#### DOCUMENT TEXT
-- Opening Marker --
Cleaner, more explicit, and actually supported going forward.

The Mistake That Caused Hallucinations

During early testing, a reviewer uploaded a BMW X1 owner's manual to test the upload panel.

The system accepted it. And then, when asked about yard opening time at MVII, it answered confidently — citing engine torque specs and fuel requirements.

That's not a model failure. That's a scope failure.

The fix was two-layered:

1. Hard file validation at upload time:

ALLOWED_FILES = {
    "operational-manual-vessel-and-container-operators-v-42.pdf",
    "IATA-Cargo-Interchange-Message-Procedure.pdf",
}

rejected = [uf.name for uf in uploaded if uf.name not in ALLOWED_FILES]

Any filename not in the approved set is rejected before it's ever saved to disk. It never gets indexed.

2. A clear POC warning banner in the UI:

"This application is a Proof of Concept designed exclusively for Vessel & Container Terminal Operations. Do not upload or test with out-of-scope files. Uploading unrelated documents will cause the model to retrieve irrelevant content and produce hallucinated or misleading answers — even if the response sounds confident."
-- Closing Marker --
#### INFORMATION SHOWN
-- Opening Marker --
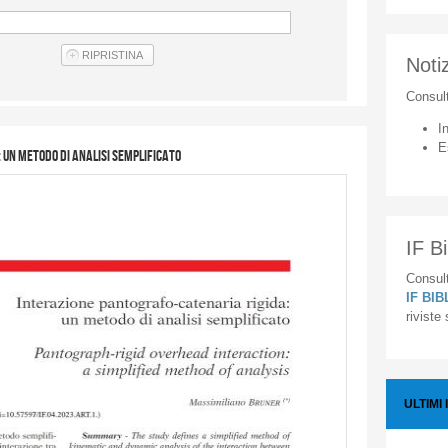
Notiz
Consul
I
E
 un metodo di analisi semplificato
IF Bi
Consult
IF BI
riviste
ULTIMI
-- Closing Marker --
#### WHAT YOU NEED TO DO
1 - Name every document that the hallucination write-up mentions, whether allowed or not.
2 - Transcribe the hallucination write-up word for word, starting with "During early testing, a" and going on through "a scope failure.".
The data plays no part in this work.

#### ACTIVITY ANSWERS
1 -
- BMW X1 owner's manual
- operational-manual-vessel-and-container-operators-v-42.pdf
- IATA-Cargo-Interchange-Message-Procedure.pdf

2 -
During early testing, a reviewer uploaded a BMW X1 owner's manual to test the upload panel.

The system accepted it. And then, when asked about yard opening time at MVII, it answered confidently — citing engine torque specs and fuel requirements.

That's not a model failure. That's a scope failure.